Work instructions -> Within the entries below, the lines from the one with "144: (251, 263)" through the one with "159: (574, 270)" are to be set down exactly, both ends kept.

[Dataset items]
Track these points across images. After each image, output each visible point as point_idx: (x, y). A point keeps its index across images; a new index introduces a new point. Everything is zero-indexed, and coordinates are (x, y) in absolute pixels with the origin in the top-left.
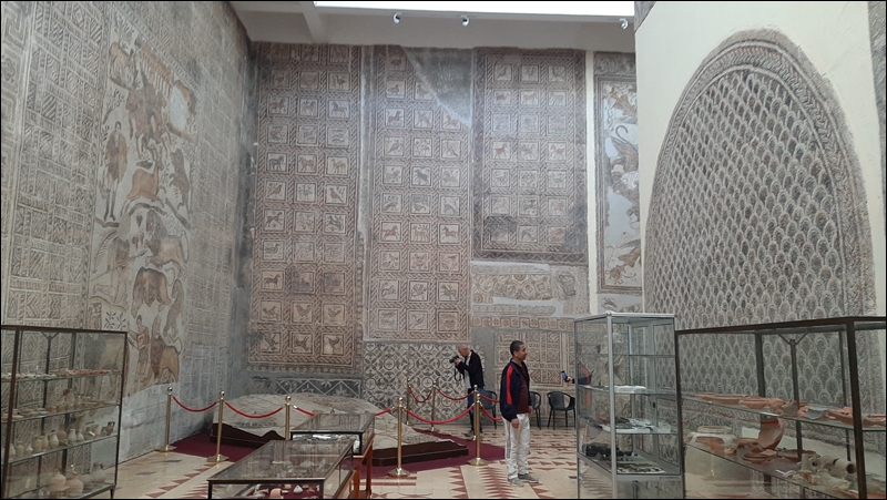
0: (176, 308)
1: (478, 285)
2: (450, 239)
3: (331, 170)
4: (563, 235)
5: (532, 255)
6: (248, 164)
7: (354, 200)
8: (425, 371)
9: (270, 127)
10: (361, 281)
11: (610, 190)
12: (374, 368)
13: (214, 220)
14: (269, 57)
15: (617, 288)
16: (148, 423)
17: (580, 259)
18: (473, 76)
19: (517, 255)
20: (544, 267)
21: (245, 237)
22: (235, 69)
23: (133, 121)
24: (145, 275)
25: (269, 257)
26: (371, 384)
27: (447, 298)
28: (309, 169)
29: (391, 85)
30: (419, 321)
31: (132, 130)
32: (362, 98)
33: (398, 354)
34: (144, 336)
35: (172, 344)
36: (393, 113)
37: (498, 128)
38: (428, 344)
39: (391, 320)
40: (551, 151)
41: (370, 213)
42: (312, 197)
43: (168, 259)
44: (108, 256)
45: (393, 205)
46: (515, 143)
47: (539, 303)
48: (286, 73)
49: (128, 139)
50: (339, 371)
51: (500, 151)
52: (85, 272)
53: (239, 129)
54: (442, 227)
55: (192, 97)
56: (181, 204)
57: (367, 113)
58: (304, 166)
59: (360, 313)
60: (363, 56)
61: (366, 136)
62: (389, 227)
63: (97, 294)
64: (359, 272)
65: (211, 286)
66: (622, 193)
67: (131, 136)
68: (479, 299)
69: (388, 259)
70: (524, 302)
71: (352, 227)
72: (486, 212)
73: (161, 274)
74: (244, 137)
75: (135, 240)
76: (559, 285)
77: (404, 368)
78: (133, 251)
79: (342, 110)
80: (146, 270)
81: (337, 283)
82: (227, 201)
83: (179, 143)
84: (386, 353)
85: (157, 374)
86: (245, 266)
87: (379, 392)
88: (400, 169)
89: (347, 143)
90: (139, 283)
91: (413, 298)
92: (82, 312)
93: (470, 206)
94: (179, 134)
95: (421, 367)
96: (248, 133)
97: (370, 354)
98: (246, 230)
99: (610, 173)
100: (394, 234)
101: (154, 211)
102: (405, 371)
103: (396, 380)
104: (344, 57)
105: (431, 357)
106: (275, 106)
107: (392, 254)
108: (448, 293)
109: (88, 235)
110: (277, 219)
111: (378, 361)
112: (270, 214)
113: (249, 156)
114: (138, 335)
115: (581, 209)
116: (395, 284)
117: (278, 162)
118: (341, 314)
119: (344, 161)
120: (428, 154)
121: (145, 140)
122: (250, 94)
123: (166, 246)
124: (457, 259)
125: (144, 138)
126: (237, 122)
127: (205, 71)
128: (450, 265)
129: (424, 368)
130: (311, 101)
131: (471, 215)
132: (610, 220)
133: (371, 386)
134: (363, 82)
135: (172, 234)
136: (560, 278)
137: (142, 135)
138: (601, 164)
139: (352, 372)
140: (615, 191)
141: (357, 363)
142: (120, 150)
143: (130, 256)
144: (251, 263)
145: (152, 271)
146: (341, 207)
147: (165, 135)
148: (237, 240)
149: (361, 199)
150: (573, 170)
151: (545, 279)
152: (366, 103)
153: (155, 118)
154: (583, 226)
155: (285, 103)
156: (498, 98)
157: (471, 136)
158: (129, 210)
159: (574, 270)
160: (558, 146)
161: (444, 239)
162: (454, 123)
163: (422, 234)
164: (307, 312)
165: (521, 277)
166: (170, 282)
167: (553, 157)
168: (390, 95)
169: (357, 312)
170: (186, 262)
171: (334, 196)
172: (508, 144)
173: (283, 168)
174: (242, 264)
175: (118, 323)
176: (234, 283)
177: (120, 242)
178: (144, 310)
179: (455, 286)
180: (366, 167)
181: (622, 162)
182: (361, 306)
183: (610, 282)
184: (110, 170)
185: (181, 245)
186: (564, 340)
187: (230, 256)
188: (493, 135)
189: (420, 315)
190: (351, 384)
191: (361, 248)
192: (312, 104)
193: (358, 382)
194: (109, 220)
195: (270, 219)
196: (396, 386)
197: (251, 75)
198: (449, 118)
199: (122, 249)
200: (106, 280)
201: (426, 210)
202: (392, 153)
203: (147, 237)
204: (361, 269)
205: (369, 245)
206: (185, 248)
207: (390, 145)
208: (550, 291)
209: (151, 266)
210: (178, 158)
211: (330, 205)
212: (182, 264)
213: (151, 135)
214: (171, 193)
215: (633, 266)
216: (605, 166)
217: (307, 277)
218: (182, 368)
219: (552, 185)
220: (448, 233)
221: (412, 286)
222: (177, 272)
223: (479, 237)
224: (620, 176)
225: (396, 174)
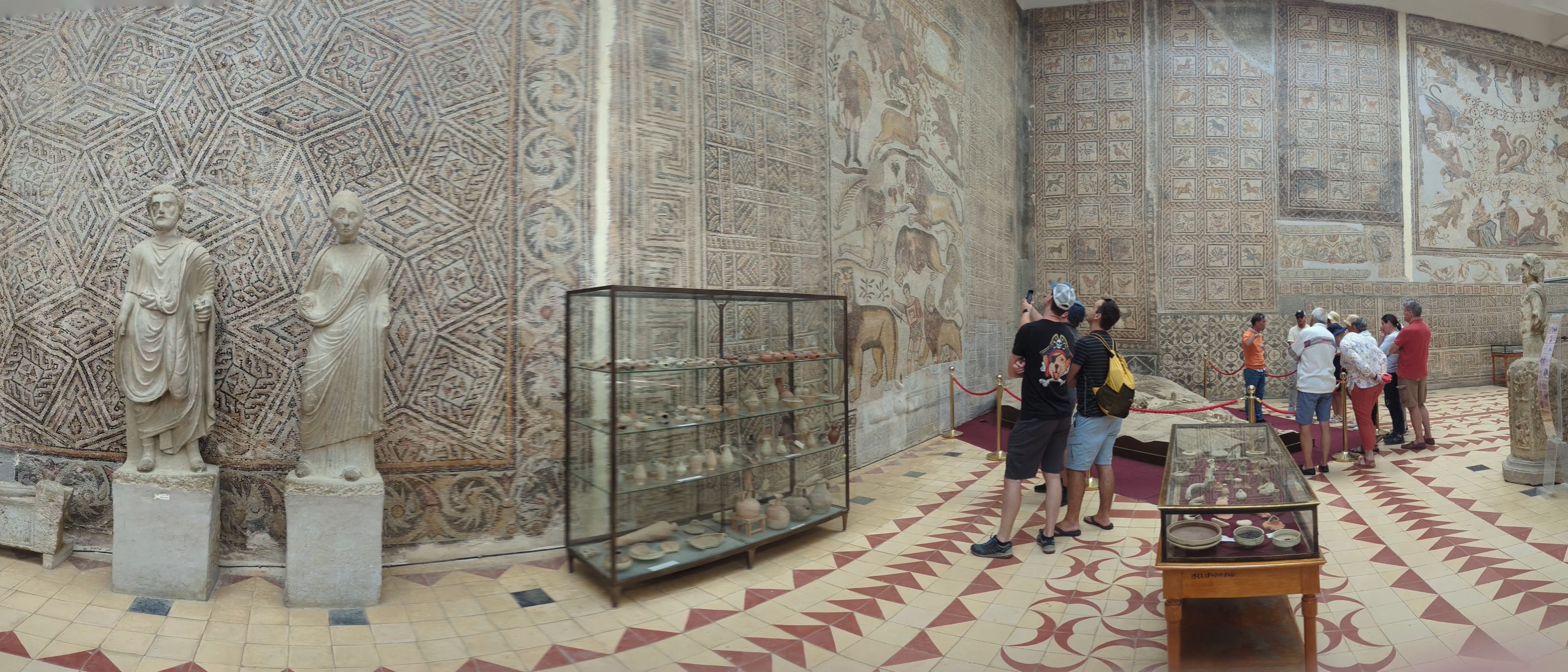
0: (953, 277)
1: (1285, 248)
2: (1252, 196)
3: (1114, 125)
4: (1377, 192)
5: (1345, 214)
6: (1025, 127)
7: (1140, 157)
8: (1228, 344)
9: (1047, 87)
10: (1152, 246)
11: (1424, 147)
12: (1171, 342)
13: (992, 182)
14: (1041, 21)
15: (1431, 249)
16: (928, 406)
17: (1394, 219)
18: (1274, 24)
19: (1328, 213)
20: (1358, 226)
21: (1026, 205)
22: (1005, 30)
23: (875, 53)
24: (910, 236)
25: (1052, 224)
26: (1168, 359)
27: (1251, 263)
28: (1089, 126)
29: (1178, 33)
30: (1220, 290)
31: (874, 63)
32: (1147, 49)
33: (1197, 327)
34: (912, 308)
35: (950, 318)
36: (1182, 60)
37: (1304, 76)
38: (1230, 314)
39: (1187, 289)
40: (1363, 103)
41: (1160, 169)
42: (1093, 156)
43: (939, 218)
44: (855, 211)
45: (1185, 159)
46: (1324, 92)
47: (1354, 266)
48: (1061, 33)
49: (869, 72)
50: (1132, 346)
51: (1307, 100)
52: (824, 228)
53: (1013, 90)
54: (1243, 182)
55: (954, 41)
56: (951, 158)
57: (1152, 63)
58: (1084, 124)
59: (1153, 282)
60: (1146, 8)
61: (1152, 87)
62: (1182, 183)
63: (846, 255)
64: (1150, 236)
65: (993, 255)
66: (1436, 152)
67: (874, 69)
68: (1288, 263)
69: (1182, 221)
70: (1337, 266)
71: (1140, 188)
72: (1293, 165)
73: (930, 236)
74: (1020, 100)
75: (892, 192)
76: (1373, 245)
77: (1204, 342)
78: (890, 205)
79: (1124, 62)
80: (910, 230)
81: (1125, 250)
82: (1005, 163)
83: (941, 89)
84: (1184, 325)
85: (935, 352)
86: (1028, 235)
87: (1177, 368)
88: (1192, 119)
89: (1130, 95)
90: (902, 245)
91: (1212, 264)
92: (825, 278)
93: (1274, 158)
94: (941, 79)
95: (1223, 340)
96: (1024, 96)
97: (1166, 327)
98: (1027, 197)
99: (1424, 131)
100: (1187, 192)
101: (914, 161)
102: (1205, 345)
103: (1196, 355)
104: (1123, 11)
105: (1234, 329)
106: (1051, 66)
107: (1187, 214)
108: (1251, 257)
109: (822, 182)
110: (1057, 182)
111: (1175, 335)
112: (1050, 177)
113: (1025, 119)
114: (906, 307)
115: (1396, 166)
116: (1190, 248)
117: (1056, 122)
118: (1132, 284)
119: (1128, 114)
120: (1225, 102)
121: (894, 77)
122: (1024, 58)
123: (935, 204)
124: (1261, 219)
125: (892, 74)
126: (1010, 81)
127: (968, 21)
128: (1253, 226)
129: (1227, 340)
130: (1088, 57)
131: (1274, 168)
132: (1424, 178)
133: (1168, 361)
134: (1147, 33)
135: (940, 190)
136: (1375, 239)
137: (891, 71)
138: (1414, 121)
139: (1147, 347)
140: (1429, 149)
141: (1151, 337)
142: (860, 82)
143: (887, 211)
144: (1034, 232)
145: (919, 232)
146: (1126, 164)
147: (921, 76)
148: (1018, 208)
149: (1148, 155)
150: (1387, 125)
151: (1359, 240)
152: (1151, 53)
153: (906, 54)
154: (1397, 183)
155: (1061, 62)
156: (1304, 46)
157: (1273, 84)
158: (880, 156)
159: (1390, 231)
160: (1370, 99)
161: (1246, 196)
162: (1254, 70)
163: (1219, 190)
164: (1094, 283)
165: (1333, 238)
166: (943, 246)
167: (1365, 109)
168: (1178, 43)
169: (1149, 281)
170: (961, 224)
171: (1118, 152)
172: (1316, 93)
173: (1062, 127)
174: (1025, 233)
175: (878, 292)
176: (1017, 253)
177: (871, 192)
178: (911, 277)
179: (1259, 249)
180: (1153, 119)
181: (1436, 120)
182: (1154, 275)
183: (1424, 243)
184: (847, 106)
185: (953, 204)
186: (1380, 306)
187: (1011, 224)
188: (1298, 83)
189: (1219, 283)
190: (1146, 360)
191: (1150, 209)
192: (1090, 60)
193: (1154, 358)
194: (852, 164)
195: (1051, 183)
196: (1196, 361)
197: (1023, 39)
198: (1247, 65)
199: (875, 201)
200: (856, 238)
201: (1223, 163)
202: (1183, 103)
203: (909, 190)
204: (1152, 232)
205: (1159, 205)
206: (959, 208)
207: (1180, 95)
208: (1364, 253)
209: (916, 225)
210: (940, 103)
211: (1113, 163)
212: (956, 227)
213: (903, 72)
214: (935, 142)
215: (1446, 227)
216: (1418, 123)
217: (1092, 245)
218: (965, 344)
219: (1365, 138)
220: (1250, 189)
221: (1210, 250)
222: (951, 235)
223: (1285, 193)
224: (1434, 135)
225: (1187, 125)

Exercise solution ->
144: (251, 263)
145: (152, 271)
146: (341, 207)
147: (165, 135)
148: (237, 240)
149: (361, 199)
150: (573, 170)
151: (545, 279)
152: (366, 103)
153: (155, 118)
154: (583, 226)
155: (285, 103)
156: (498, 98)
157: (471, 136)
158: (129, 210)
159: (574, 270)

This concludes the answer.